Pour élargir le débat, on soulignera enfin que les aspirations démocratiques qui prévalent actuellement en Afrique centrale se nourrissent de l’exemple d’autres processus électoraux contestés ou ouvertement bafoués sur le continent africain comme au Burkina Faso. Dans cette optique, les réponses que ce numéro voudrait apporter renvoient à la question plus générale de la compréhension des échecs, des semi-réussites, voire des réussites de ces mobilisations politiques. Une exigence d’une grande actualité au moment où les promoteurs de ces dérives autoritaires associent à nouveau, comme dans les années 1990, la démocratie formelle avec le risque d'anomie ou avec les particularismes lignagers et clientélistes.

Thématiques et axes structurants

Concrètement, ce numéro s’attachera à illustrer les stratégies des divers acteurs et forces qui portent ces aspirations démocratiques ou qui s’y opposent en croisant les terrains et les pays. L’approche sera organisée autour des trois axes génériques suivants. Parmi les entrées susceptibles d’être couvertes pourraient figurer :

Instruments d’encadrement, de contrôle et de légitimation

  •   Les structures chargées du maintien de l’ordre politique et des politiques sécuritaires (forces armées, police, services de renseignement, partis uniques (de facto), jeunesses, auto-surveillance « citoyenne », etc. ;
  •   Le renouvellement des élites dirigeantes, notamment des ex-mouvements rebelles : des guerriers ou militants-combattants aux cadres politiques des partis uniques (de facto). On s’intéressera aux noyaux combattants, combattants-militants, cadres militants soumis à rotation, politiciens professionnels ;
  •   Restructuration post-conflit des forces armées, professionnalisation, démobilisation, reconversion civile (police, jeunesses des partis) ;
  •   Légitimité combattante et légitimité de la démocratie des urnes ;
  •   Le double visage des jeunesses des partis uniques (de facto) : encadrement de proximité des populations et prédation, fabrique des élus et autopromotion ;
  •   Les modes d’autolégitimation et les techniques de gouvernement : consensus obligé/redistribution clientéliste hiérarchisée/impunité orchestrée ;
  •   Impunité, justice, processus de justice transitionnelle locaux ;
  •   Violence électorale.

Contournements et respirations : de l'individu au territoire

  •   Les contre-pouvoirs et/ou espaces d’expression ;
  •   L’État de droit : légalité versus légitimité ;
  •   Les nouvelles formes de mobilisation collective micro et macro ;
  •   Les organisations dites de la « société civile » (associations de défense des droits de l’homme, de femmes, de jeunes, églises, etc.) ;
  •   Place et rôle des médias et des réseaux sociaux face aux contrôles étatiques des communications ;
  •   Les aspirations des jeunes générations nées dans les années 1990 ;
  •   Les stratégies de sécurité et de prévention dans les zones de conflit (les expériences de résolution des conflits à l’échelle des territoires, la mobilisation des femmes, etc.).
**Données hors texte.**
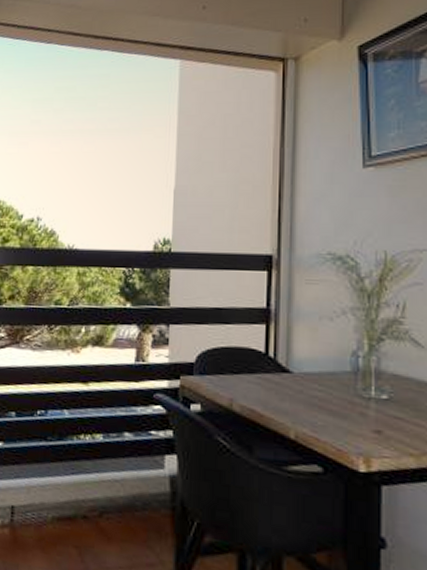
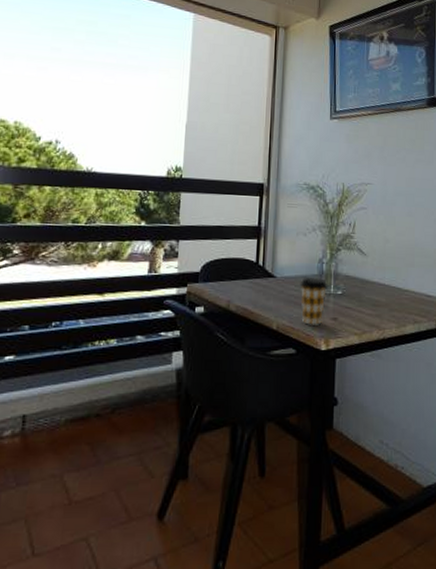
coffee cup: none [325,373,367,439] -> present [300,276,328,327]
Interdépendances et crispations régionales

  •   De l’Afrique des Grands lacs à l’Afrique centrale : conjonctions et oppositions entre les interdépendances obligées (enclavement, approvisionnement, etc.) et les alliances d’opportunités (le double tropisme est/ouest, les corridors nord, centre et sud, la concurrence des organisations d’intégration régionale) ;
  •   Crises nationales et incidences régionales (réfugiés, déplacés, exilés, mouvements armés) ;
  •   L’ambivalence de la communauté internationale (Union africaine, Nations unies, CIRGL, SADC, EAC, etc.) face aux conflits, crises politiques, atteintes aux libertés (opérations de maintien de la paix, médiations, lutte contre l’impunité, appuis aux sociétés civiles, aux médias, etc.).

Cadrage des articles

Au niveau disciplinaire : histoire, science politique, sociologie, géographie, droit, anthropologie, socio-économie.
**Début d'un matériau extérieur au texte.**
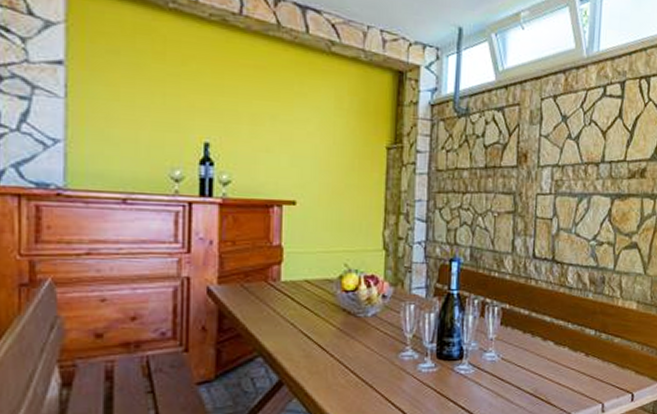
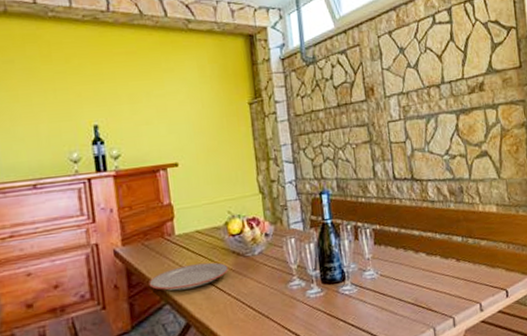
plate: none [243,317,335,343] -> present [149,262,229,291]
Au niveau méthodologique : importance de la mise en contexte, de la rencontre d’une approche théorique solide et d’un terrain, d’études empiriques, de corpus originaux, des jeux d’échelle entre le local et le régional. Ce dossier souhaite proposer une alternative aux approches géostratégiques et aux témoignages humanitaires. Il tend à mettre l’accent sur les individus et les communautés dans les rapports de forces.

Édition du dossier thématique

La confection de ce numéro s’appuiera aussi sur des événements spécifiques et des approches originales (ateliers de réflexion, table-ronde, interviews[2]). Il tentera notamment de rendre compte et de valoriser la diversité et la richesse des recherches doctorales actuellement en cours sur la région.

Dans cette optique, un ouvrage complémentaire publié par les éditions du groupe de presse Iwacu au Burundi, pourra accueillir un nombre plus important d’articles scientifiques de qualité qui permettront d'explorer plus avant certaines des entrées thématiques mentionnées ci-dessus. Des entretiens et des documents originaux pourront aussi y trouver leur place. La coordination de ce second ouvrage sera assurée par un collectif d’universitaires et de chercheurs animé par André Guichaoua, professeur à l’IEDES.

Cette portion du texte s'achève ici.